9. The multi-parameter edge warning method for vehicle batteries based on habit modeling according to claim 1, characterized in that: The specific steps for continuously judging the battery operation status at the edge based on changes in behavioral load and risk evolution, and then converting the judgment results into executable usage guidance and maintenance prompts to complete multi-terminal output and recording are as follows: The system acquires start-stop habit pulse load values, structural risk accumulation characterization values, and edge hierarchical linkage drive values ​​at the edge side, and simultaneously reads electrochemical impedance spectroscopy acquisition results and vehicle motion state data to form a multi-source state input set for service decision-making. Based on the morphological changes of electrochemical impedance spectroscopy, the current operating status of the battery is comprehensively analyzed to form a battery health status assessment result, which is then used as the basic reference for subsequent service generation. By combining the distribution characteristics of start-stop habit pulse load values ​​in different time periods, battery temperature status, and battery health status assessment results, the degree of matching between the user's existing charging behavior and battery load conditions is analyzed, and charging time adjustment suggestions are generated. During vehicle operation, the electrical and thermal response states of the battery side during the energy recovery phase are analyzed based on the path slope distribution, driving speed, and real-time battery status changes. When a continuous downhill scenario is identified, corresponding driving and energy recovery guidance information is generated. When the battery health status assessment results show a continuous downward trend, a maintenance reminder message is generated, and the corresponding status basis and analysis results are output as maintenance reference content to prompt the user to perform battery testing and maintenance operations. Battery health assessment results, charging recommendations, driving guidance information, and maintenance reminders are output synchronously through the interaction link between the vehicle and the mobile terminal, and the corresponding service decision records and status data are written to cloud storage.

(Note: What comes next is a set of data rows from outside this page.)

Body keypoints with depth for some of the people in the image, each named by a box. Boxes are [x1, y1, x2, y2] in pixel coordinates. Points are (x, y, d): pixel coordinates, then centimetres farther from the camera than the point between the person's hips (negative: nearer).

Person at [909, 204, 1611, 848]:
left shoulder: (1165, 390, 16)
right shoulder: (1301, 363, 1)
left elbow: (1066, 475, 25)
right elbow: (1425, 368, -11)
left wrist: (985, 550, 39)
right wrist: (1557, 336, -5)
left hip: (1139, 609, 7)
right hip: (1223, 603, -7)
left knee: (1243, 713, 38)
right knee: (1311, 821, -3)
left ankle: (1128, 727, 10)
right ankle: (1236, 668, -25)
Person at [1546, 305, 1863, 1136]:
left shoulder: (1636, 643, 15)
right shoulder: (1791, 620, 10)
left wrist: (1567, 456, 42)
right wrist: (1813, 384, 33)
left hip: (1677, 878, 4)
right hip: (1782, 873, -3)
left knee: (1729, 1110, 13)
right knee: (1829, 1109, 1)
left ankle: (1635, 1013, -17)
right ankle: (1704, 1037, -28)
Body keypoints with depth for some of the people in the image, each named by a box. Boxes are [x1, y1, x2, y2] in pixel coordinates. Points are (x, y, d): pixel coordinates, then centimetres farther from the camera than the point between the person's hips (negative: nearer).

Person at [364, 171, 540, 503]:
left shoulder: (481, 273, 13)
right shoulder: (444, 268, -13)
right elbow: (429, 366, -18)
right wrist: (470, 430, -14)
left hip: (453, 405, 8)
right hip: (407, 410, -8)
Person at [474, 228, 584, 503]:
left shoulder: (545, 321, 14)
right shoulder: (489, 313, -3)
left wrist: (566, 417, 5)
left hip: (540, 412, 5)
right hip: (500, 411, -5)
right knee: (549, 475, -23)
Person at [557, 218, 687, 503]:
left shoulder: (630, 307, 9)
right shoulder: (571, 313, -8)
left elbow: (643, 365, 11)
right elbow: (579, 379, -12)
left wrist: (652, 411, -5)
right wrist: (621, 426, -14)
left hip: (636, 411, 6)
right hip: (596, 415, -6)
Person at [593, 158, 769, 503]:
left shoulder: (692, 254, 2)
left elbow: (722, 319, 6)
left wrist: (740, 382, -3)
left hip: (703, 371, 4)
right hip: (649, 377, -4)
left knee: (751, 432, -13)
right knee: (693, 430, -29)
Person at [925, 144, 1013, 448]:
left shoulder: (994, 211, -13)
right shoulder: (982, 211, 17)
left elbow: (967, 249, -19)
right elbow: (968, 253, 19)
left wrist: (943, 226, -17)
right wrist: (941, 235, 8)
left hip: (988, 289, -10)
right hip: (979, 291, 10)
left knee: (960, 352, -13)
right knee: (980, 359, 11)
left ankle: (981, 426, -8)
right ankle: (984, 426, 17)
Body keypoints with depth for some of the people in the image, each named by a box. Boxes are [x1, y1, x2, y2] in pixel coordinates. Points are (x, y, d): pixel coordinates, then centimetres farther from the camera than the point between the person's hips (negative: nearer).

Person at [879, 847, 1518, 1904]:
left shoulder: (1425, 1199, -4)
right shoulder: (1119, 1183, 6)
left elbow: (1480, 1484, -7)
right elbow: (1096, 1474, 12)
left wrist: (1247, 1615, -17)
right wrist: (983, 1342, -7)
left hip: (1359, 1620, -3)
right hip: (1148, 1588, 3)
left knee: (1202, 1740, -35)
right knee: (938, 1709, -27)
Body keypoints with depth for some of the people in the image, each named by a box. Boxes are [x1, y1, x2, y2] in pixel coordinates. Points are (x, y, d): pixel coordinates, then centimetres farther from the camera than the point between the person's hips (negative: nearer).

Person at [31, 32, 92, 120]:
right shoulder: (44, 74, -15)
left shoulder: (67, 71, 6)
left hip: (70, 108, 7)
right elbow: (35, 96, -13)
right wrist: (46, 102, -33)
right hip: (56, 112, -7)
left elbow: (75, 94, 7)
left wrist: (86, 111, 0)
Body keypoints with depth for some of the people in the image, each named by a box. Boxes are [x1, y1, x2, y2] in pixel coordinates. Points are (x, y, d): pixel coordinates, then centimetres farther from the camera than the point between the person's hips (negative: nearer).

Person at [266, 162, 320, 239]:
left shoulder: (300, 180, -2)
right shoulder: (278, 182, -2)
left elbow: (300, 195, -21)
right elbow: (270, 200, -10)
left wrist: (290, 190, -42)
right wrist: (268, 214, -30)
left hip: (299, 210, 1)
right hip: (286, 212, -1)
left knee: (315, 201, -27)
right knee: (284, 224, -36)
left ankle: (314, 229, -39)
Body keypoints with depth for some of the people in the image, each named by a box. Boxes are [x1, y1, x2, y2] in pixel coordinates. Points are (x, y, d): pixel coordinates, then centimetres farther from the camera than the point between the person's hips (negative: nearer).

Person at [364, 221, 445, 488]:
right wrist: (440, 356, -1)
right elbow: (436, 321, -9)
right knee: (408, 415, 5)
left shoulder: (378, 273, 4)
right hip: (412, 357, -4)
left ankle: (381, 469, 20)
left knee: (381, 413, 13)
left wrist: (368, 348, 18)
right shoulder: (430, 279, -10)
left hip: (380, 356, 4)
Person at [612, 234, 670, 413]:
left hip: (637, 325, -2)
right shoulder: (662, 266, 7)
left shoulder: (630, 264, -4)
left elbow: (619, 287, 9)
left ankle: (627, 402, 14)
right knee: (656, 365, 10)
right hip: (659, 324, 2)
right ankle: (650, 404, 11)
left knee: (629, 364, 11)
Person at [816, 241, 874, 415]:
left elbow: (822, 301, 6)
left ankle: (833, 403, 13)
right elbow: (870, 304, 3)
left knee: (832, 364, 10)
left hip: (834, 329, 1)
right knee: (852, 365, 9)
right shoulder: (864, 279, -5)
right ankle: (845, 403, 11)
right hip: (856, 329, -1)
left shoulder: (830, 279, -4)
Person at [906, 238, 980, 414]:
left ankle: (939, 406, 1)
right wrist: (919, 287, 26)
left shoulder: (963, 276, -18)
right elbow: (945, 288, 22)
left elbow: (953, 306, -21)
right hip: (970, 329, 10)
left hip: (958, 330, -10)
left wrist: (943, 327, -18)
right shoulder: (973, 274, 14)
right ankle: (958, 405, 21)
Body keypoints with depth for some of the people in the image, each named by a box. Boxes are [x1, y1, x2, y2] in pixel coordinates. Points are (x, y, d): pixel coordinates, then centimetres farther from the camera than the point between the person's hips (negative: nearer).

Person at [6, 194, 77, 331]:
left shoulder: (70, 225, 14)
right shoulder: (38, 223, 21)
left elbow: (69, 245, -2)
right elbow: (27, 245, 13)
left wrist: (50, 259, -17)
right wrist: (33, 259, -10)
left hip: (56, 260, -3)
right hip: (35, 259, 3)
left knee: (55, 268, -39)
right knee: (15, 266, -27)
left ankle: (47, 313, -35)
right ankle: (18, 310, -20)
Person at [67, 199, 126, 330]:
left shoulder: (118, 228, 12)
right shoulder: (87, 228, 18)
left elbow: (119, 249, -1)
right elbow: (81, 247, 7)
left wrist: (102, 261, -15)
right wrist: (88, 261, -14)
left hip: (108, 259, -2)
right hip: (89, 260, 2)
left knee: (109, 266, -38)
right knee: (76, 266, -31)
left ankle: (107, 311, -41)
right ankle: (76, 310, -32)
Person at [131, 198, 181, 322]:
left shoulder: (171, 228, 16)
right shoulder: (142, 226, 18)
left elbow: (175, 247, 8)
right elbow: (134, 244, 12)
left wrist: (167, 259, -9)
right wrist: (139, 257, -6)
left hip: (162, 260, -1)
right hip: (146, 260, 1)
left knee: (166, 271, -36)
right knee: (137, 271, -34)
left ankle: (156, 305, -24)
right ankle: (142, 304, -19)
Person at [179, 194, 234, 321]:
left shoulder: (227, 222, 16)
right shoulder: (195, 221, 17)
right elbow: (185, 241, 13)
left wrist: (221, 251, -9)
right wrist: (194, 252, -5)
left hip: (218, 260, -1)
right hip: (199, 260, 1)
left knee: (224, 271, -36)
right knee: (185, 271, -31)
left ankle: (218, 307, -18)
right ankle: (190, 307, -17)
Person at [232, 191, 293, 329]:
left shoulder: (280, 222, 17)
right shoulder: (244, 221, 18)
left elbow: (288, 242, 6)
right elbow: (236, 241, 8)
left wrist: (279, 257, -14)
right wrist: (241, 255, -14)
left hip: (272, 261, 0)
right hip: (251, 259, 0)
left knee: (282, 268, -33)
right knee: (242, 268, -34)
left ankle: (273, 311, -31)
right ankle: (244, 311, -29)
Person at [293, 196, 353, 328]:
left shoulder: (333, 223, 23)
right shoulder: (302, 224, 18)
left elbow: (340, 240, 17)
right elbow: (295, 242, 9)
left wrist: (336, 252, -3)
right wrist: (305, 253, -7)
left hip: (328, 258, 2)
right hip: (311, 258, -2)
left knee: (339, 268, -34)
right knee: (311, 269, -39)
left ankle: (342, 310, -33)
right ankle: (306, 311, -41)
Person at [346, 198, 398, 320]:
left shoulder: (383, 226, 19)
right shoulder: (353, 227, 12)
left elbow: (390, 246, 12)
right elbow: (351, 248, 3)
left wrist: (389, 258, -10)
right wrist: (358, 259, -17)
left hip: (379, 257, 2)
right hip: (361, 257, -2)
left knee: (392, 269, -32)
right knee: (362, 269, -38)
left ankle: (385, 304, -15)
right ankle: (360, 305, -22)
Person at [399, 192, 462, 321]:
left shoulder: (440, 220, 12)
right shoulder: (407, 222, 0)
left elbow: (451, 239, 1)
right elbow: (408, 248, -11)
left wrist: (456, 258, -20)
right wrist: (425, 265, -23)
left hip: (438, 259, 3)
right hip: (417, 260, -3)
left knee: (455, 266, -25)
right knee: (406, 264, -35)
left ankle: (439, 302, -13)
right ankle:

10. A vehicle battery multi-parameter edge warning device based on habit modeling, employing the vehicle battery multi-parameter edge warning method based on habit modeling as described in any one of claims 1-9, characterized in that: include: The multi-parameter synchronous acquisition and encapsulation module is used to collect battery status data, battery feature data, and motion status data during vehicle operation, and to preprocess the battery status data, battery feature data, and motion status data to construct a standardized vehicle status dataset. The pulse load characterization module is used to perform load analysis on the battery structural load state based on the battery pulse load evolution characteristics caused by vehicle start-stop behavior, based on a standardized vehicle state dataset, and drive the dynamic adjustment of the edge-side analysis link based on the load analysis results. The impedance cumulative change analysis module is used to assess the cumulative state of internal structural risks of the battery based on a standardized vehicle state dataset, and to correct the depth of subsequent state analysis in real time based on the assessment results. The edge-level early warning module is used to assess the degree of linkage of vehicle battery operation risks based on load analysis results and risk assessment results, and to drive the adjustment of edge-side level early warning strategies and service decision triggering based on the linkage assessment results. The application service linkage decision module is used to continuously judge the battery operation status at the edge based on changes in behavioral load and risk evolution, and then convert the judgment results into executable usage guidance and maintenance prompts before completing multi-terminal output and recording.